It was whilst Jason was pacing to and fro on the pavement by his carriage, undecided whether to follow Helen to Westlea House and grovel an apology, or find Bridgeman and let him explain himself … before he knocked his teeth down his throat. that Diana Tucker emerged from the shadows. It was the distinctive perfume she used that first alerted him to her presence. Turning his head, he saw sinuous curls, pale as moonbeams, as she lifted the hood of her cloak.

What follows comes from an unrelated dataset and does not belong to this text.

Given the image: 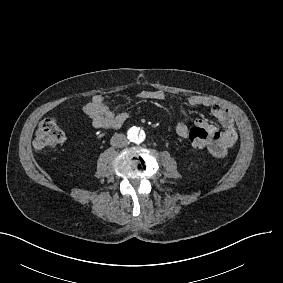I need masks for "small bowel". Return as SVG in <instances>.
<instances>
[{"label": "small bowel", "mask_w": 283, "mask_h": 283, "mask_svg": "<svg viewBox=\"0 0 283 283\" xmlns=\"http://www.w3.org/2000/svg\"><path fill=\"white\" fill-rule=\"evenodd\" d=\"M135 97L140 100L163 101L167 99V94L162 90H141L136 93ZM188 103L192 106L208 108L212 115L218 120L223 128V131H218L213 123L204 120H197L201 128L207 129L214 137L215 144L210 150V154L216 158H223L227 155L237 140L238 133L236 122L233 114L223 105L215 101L213 98L203 95H193L188 99ZM84 112L88 117L91 125L96 129L111 130L120 128L128 119L126 112L114 113L108 107L106 97L102 94H97L92 97L89 103L86 104ZM183 123L179 122L176 127V133L186 138L183 132Z\"/></svg>", "instance_id": "obj_1"}]
</instances>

Diana moved towards him, her hips undulating beneath the light silk of her clothing. She, more than any other, was convinced that Jason and Helen Marlowe were sleeping together. After all, it could be no coincidence that she had received a parting settlement from her wealthy lover just a few days before he was seen squiring Mrs Marlowe to the opera. The pique she had felt at being so efficiently discarded in favour of a woman older and, in her opinion, far less comely, was still uncontrollable.

But tonight she had realised, with great elation, that all was not well between the lovers. Her eyes had followed Jason most of the evening so she had seen him enter the dark walkway. Constantly watching for his return, she had thus observed Helen hasten out looking tearful. When Jason had stridden out a few minutes later, Diana had been relieved to see his face so grimly set. It had been the fateful incident she needed to approach him and renew their relationship. So, for some minutes, she had been stalking Jason here and there about the Gardens with the sole intention of getting him alone so she might seduce him into taking her back.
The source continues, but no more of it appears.